### Assignment
Copy out the entries exactly, and wherever a picture appears, leave it out.

(Beginning of Data for this exercise)

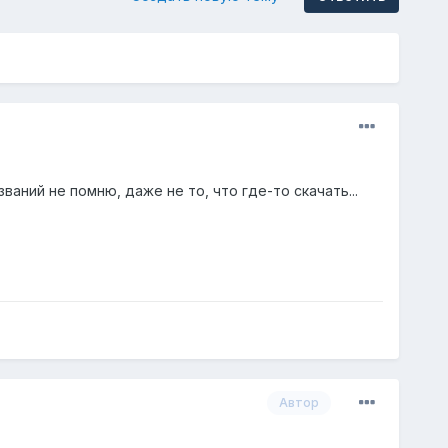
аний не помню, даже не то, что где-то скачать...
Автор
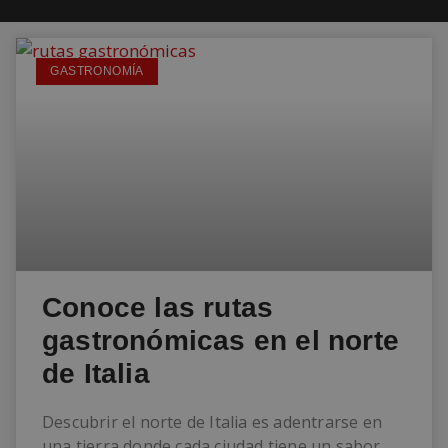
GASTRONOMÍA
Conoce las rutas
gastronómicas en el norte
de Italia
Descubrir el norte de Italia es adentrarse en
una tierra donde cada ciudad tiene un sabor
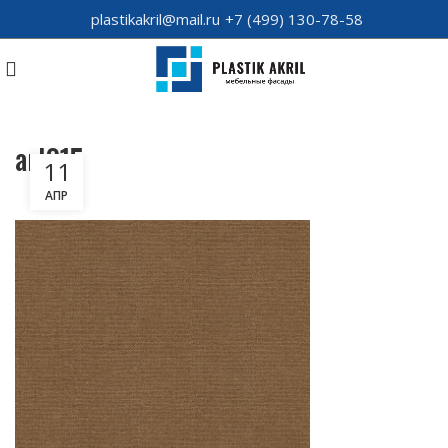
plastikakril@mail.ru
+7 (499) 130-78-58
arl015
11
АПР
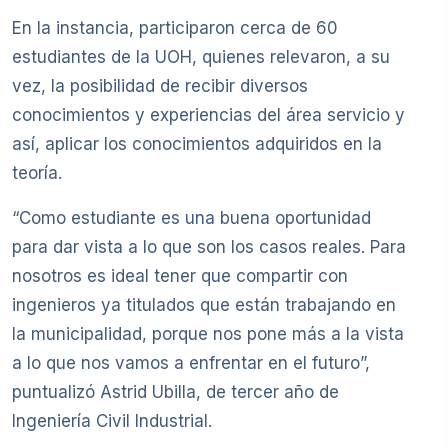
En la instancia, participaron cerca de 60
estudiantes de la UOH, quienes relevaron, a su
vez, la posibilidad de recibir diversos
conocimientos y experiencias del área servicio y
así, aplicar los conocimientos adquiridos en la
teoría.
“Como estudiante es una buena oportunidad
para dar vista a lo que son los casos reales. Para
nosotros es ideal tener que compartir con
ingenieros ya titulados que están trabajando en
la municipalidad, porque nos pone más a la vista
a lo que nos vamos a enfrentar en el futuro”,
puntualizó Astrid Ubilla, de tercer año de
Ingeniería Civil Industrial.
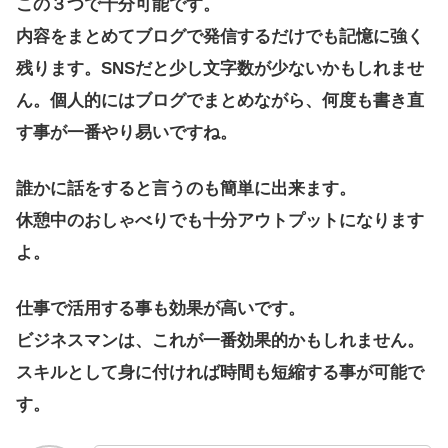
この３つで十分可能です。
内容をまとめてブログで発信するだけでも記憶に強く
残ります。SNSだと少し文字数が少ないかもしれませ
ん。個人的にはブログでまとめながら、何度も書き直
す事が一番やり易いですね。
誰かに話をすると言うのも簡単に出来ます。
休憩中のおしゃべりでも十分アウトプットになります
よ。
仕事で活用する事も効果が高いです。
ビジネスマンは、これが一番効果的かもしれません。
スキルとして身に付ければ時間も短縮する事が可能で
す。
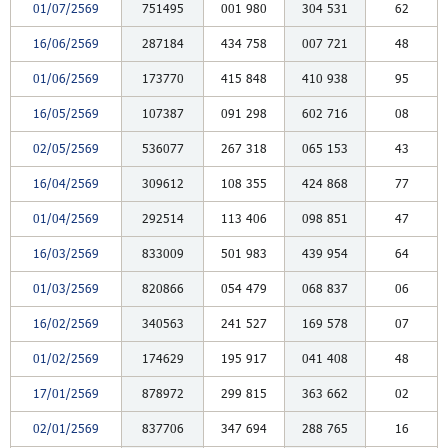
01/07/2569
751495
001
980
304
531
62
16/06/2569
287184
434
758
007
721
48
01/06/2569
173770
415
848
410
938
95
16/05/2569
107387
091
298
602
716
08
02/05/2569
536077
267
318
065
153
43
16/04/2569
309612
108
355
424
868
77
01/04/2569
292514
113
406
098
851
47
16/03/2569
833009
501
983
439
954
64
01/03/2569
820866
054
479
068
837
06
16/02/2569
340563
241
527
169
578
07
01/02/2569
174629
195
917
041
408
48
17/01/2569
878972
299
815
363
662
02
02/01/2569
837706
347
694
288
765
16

(End of Data for this exercise)

### Answer
аний не помню, даже не то, что где-то скачать...
Автор
GASTRONOMÍA
Conoce las rutas
gastronómicas en el norte
de Italia
Descubrir el norte de Italia es adentrarse en
una tierra donde cada ciudad tiene un sabor
plastikakril@mail.ru
+7 (499) 130-78-58
arl015
11
АПР
En la instancia, participaron cerca de 60
estudiantes de la UOH, quienes relevaron, a su
vez, la posibilidad de recibir diversos
conocimientos y experiencias del área servicio y
así, aplicar los conocimientos adquiridos en la
teoría.
“Como estudiante es una buena oportunidad
para dar vista a lo que son los casos reales. Para
nosotros es ideal tener que compartir con
ingenieros ya titulados que están trabajando en
la municipalidad, porque nos pone más a la vista
a lo que nos vamos a enfrentar en el futuro”,
puntualizó Astrid Ubilla, de tercer año de
Ingeniería Civil Industrial.
この３つで十分可能です。
内容をまとめてブログで発信するだけでも記憶に強く
残ります。SNSだと少し文字数が少ないかもしれませ
ん。個人的にはブログでまとめながら、何度も書き直
す事が一番やり易いですね。
誰かに話をすると言うのも簡単に出来ます。
休憩中のおしゃべりでも十分アウトプットになります
よ。
仕事で活用する事も効果が高いです。
ビジネスマンは、これが一番効果的かもしれません。
スキルとして身に付ければ時間も短縮する事が可能で
す。
01/07/2569
751495
001
980
304
531
62
16/06/2569
287184
434
758
007
721
48
01/06/2569
173770
415
848
410
938
95
16/05/2569
107387
091
298
602
716
08
02/05/2569
536077
267
318
065
153
43
16/04/2569
309612
108
355
424
868
77
01/04/2569
292514
113
406
098
851
47
16/03/2569
833009
501
983
439
954
64
01/03/2569
820866
054
479
068
837
06
16/02/2569
340563
241
527
169
578
07
01/02/2569
174629
195
917
041
408
48
17/01/2569
878972
299
815
363
662
02
02/01/2569
837706
347
694
288
765
16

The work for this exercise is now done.